Your instructions = Repeat exactly, and only, the lines of the entries below from the one with "centimeter. De opties" through the one with "aflopend dak. De", both ends included.

● ● ●

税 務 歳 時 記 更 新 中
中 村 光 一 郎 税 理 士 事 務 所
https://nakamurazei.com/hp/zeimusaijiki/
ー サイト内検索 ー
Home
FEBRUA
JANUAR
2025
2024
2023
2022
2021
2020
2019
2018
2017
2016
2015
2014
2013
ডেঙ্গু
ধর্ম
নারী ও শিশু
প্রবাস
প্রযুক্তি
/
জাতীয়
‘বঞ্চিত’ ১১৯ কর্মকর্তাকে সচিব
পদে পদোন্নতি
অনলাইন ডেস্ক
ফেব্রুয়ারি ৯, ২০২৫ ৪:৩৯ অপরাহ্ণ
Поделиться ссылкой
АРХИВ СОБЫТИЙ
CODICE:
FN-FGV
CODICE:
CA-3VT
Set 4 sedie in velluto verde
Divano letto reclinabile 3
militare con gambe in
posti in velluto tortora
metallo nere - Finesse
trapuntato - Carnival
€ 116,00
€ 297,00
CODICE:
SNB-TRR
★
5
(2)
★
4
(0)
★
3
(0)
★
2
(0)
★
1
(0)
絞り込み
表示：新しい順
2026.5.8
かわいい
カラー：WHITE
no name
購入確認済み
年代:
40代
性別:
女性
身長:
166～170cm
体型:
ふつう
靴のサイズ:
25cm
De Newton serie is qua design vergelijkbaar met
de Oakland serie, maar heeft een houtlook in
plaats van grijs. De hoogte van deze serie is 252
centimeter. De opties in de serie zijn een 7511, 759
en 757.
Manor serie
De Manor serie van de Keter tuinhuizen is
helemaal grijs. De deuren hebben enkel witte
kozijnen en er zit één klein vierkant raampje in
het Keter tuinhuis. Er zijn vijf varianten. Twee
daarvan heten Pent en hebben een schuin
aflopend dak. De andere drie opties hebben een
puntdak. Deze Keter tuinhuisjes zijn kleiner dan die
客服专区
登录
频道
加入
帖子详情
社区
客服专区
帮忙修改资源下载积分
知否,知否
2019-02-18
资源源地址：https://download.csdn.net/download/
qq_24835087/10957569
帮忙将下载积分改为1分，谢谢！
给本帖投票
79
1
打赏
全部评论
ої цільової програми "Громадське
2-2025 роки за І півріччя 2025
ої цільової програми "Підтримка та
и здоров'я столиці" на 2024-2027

● ● ●

Expected output =
centimeter. De opties in de serie zijn een 7511, 759
en 757.
Manor serie
De Manor serie van de Keter tuinhuizen is
helemaal grijs. De deuren hebben enkel witte
kozijnen en er zit één klein vierkant raampje in
het Keter tuinhuis. Er zijn vijf varianten. Twee
daarvan heten Pent en hebben een schuin
aflopend dak. De andere drie opties hebben een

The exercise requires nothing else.